INPUT >>
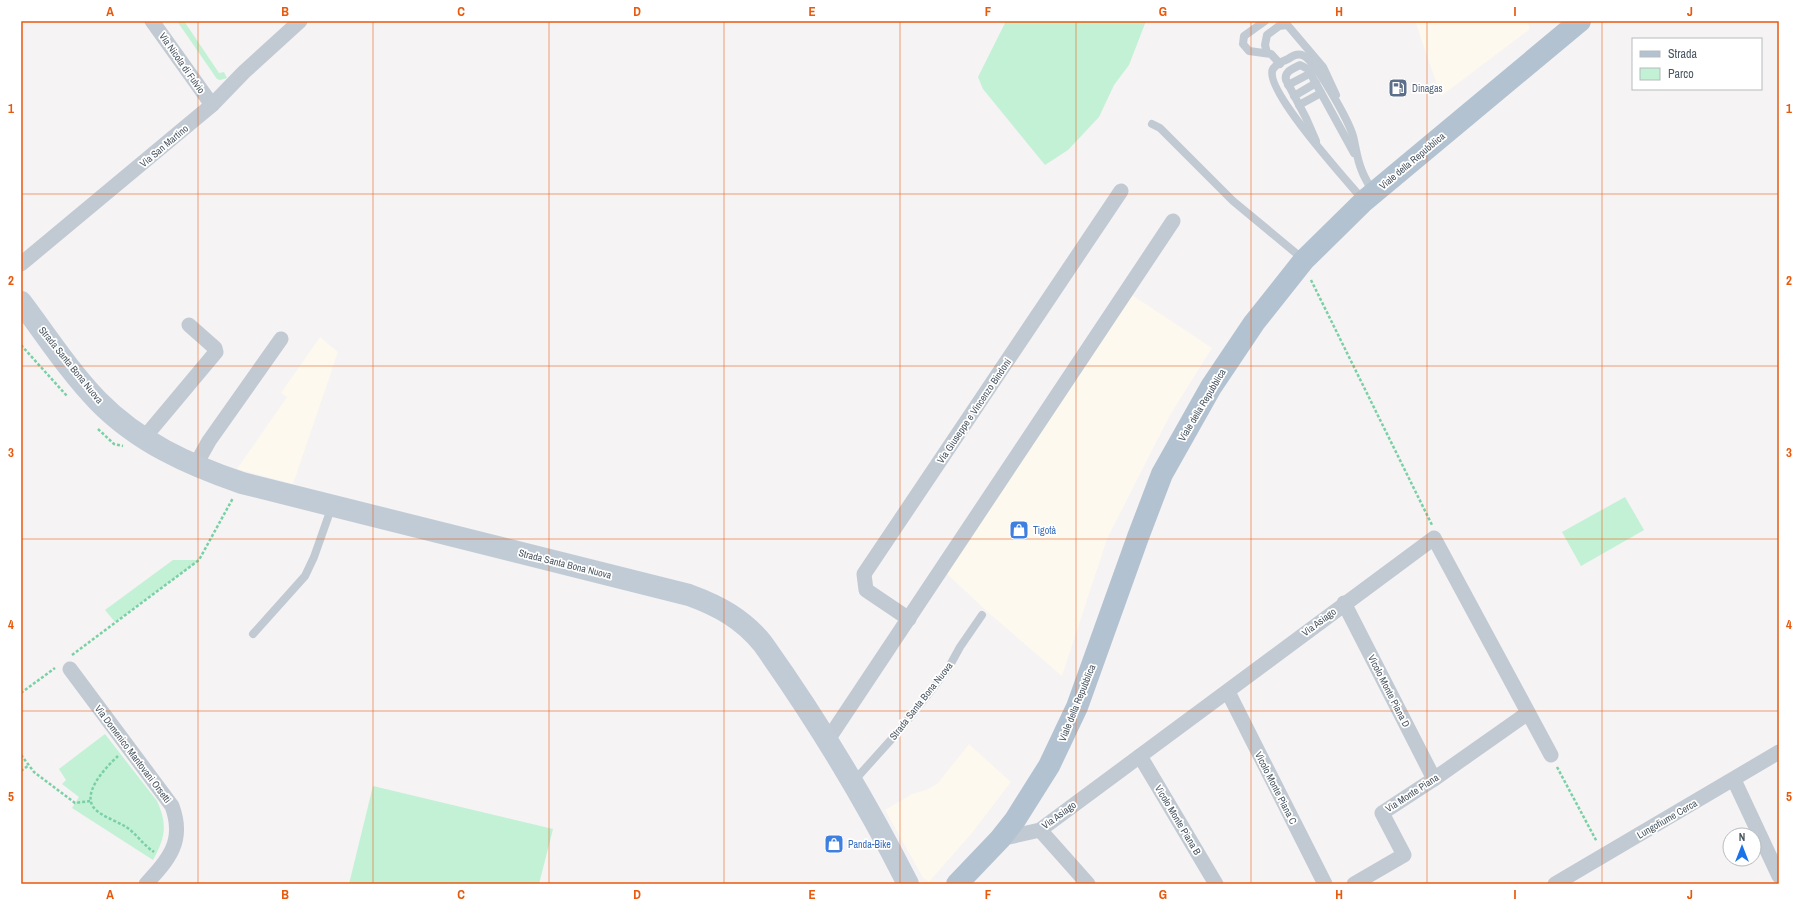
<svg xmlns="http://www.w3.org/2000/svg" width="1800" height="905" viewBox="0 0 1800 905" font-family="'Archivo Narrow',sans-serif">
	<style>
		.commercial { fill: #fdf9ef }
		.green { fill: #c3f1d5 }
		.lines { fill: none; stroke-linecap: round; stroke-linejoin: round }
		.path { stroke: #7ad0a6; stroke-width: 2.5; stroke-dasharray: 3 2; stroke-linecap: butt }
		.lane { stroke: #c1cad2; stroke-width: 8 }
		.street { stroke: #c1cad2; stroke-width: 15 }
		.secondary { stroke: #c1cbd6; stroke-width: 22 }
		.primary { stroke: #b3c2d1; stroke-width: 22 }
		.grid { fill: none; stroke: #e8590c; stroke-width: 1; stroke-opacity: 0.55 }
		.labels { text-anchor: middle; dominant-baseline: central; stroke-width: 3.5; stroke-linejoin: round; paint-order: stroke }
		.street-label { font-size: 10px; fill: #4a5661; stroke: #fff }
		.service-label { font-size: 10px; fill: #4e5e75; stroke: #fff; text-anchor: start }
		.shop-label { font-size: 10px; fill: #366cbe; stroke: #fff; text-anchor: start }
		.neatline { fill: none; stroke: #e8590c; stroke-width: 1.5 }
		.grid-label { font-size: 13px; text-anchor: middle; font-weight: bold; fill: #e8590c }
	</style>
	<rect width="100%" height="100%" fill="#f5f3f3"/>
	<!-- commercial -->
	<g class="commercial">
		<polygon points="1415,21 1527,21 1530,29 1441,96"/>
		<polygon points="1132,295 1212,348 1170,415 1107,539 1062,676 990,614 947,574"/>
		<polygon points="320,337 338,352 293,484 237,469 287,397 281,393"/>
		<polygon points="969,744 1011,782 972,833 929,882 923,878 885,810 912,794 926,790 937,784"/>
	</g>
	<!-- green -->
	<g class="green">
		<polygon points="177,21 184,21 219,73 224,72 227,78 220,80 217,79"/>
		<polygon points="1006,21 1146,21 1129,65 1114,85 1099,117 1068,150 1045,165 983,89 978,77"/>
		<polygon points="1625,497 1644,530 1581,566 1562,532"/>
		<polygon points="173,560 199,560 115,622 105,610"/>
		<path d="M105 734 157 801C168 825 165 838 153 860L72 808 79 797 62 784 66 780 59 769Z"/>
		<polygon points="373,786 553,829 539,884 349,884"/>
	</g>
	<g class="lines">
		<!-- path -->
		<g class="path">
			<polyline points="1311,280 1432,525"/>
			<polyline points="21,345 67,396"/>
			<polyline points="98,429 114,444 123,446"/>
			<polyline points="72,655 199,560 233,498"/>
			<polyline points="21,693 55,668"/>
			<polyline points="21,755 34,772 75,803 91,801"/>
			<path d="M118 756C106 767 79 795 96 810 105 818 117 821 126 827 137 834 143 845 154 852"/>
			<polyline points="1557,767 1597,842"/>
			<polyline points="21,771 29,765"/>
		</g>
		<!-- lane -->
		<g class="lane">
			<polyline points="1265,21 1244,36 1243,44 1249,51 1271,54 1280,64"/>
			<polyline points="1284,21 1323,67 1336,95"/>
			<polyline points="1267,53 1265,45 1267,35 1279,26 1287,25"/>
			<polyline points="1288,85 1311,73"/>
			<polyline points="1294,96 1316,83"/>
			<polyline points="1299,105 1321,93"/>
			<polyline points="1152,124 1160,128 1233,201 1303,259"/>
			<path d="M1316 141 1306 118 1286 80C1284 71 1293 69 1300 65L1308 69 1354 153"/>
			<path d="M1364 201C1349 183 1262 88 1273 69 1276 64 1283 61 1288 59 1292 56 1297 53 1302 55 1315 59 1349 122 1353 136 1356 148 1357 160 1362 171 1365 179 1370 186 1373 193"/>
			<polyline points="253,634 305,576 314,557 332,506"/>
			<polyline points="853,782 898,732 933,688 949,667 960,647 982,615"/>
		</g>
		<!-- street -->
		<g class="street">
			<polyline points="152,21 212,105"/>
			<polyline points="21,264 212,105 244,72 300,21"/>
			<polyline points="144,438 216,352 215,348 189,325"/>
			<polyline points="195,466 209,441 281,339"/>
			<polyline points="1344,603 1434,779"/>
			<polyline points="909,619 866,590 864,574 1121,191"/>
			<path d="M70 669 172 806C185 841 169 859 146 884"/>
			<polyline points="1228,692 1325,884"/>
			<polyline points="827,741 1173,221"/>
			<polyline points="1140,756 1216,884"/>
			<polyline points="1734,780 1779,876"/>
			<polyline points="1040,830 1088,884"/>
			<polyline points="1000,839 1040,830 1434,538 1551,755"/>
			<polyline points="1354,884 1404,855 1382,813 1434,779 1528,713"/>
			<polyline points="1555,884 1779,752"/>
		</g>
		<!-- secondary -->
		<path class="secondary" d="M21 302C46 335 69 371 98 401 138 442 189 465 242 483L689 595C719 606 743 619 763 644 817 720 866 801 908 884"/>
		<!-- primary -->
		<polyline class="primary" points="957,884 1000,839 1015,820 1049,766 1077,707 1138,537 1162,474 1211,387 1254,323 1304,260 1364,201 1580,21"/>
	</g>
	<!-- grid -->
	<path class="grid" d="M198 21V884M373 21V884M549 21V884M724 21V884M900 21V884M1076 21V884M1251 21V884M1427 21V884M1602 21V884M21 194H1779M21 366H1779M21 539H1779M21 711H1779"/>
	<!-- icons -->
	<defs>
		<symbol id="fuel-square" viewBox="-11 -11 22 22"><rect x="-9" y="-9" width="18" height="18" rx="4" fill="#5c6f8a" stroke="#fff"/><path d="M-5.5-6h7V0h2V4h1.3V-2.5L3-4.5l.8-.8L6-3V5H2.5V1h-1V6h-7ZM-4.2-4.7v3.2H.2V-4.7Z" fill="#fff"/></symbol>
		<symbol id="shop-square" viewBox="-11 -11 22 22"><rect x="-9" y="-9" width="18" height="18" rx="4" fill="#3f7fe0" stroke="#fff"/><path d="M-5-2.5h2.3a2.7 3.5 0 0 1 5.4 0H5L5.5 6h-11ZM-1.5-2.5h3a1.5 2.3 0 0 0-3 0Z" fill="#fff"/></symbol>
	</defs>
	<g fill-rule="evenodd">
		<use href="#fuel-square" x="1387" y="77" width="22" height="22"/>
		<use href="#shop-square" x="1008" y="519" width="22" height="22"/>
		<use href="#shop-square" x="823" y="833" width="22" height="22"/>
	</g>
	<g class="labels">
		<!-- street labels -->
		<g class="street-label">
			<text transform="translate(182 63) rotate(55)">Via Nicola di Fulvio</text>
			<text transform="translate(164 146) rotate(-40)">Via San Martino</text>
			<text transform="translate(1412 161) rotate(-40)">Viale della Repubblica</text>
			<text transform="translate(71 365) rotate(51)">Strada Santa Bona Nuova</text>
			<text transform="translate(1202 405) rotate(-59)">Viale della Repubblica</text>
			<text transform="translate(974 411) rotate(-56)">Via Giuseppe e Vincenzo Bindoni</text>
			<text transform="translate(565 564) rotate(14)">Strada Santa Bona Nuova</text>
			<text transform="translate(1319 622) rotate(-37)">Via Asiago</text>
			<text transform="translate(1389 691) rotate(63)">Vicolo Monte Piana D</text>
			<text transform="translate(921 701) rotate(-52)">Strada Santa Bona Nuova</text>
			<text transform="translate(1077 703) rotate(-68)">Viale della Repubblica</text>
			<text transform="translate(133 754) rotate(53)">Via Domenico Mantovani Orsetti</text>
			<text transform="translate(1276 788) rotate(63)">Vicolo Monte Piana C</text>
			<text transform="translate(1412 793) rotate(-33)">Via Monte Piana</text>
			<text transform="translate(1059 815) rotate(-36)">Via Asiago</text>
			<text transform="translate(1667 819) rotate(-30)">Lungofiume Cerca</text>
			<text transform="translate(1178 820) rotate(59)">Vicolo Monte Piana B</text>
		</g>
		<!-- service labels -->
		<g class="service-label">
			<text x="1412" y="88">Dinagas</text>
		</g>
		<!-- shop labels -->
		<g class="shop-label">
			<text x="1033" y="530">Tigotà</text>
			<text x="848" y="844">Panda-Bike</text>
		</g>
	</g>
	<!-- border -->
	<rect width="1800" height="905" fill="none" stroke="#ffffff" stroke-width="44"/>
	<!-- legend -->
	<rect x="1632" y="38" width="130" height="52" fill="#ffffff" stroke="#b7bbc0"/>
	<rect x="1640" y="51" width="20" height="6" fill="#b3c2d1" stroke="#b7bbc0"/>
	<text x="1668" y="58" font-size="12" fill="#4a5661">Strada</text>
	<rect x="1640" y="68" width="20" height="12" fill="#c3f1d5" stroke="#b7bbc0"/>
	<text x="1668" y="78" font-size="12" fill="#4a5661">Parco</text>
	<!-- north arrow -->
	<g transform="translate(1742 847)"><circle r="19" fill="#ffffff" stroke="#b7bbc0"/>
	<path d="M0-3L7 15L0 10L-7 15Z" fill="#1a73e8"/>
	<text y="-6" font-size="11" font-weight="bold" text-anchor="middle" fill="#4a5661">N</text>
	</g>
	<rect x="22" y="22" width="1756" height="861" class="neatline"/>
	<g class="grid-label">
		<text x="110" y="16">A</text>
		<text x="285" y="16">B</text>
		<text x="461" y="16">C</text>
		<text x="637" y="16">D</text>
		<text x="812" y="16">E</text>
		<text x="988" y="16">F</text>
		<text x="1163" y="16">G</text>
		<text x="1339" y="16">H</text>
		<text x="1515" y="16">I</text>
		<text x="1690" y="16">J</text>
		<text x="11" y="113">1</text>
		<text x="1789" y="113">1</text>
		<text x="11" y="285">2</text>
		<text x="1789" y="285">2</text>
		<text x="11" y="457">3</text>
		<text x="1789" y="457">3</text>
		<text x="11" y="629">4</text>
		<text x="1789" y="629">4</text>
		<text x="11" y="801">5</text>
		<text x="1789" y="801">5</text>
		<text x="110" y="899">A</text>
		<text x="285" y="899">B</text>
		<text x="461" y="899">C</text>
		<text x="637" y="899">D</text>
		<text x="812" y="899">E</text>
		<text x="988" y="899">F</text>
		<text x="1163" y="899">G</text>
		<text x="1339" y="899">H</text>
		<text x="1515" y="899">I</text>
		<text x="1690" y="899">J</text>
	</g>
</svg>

EXERCISE REQUIREMENTS >> Copy each line above that contains the word "lines".

RESPONSE TO THE TASK >>
		.lines { fill: none; stroke-linecap: round; stroke-linejoin: round }
	<g class="lines">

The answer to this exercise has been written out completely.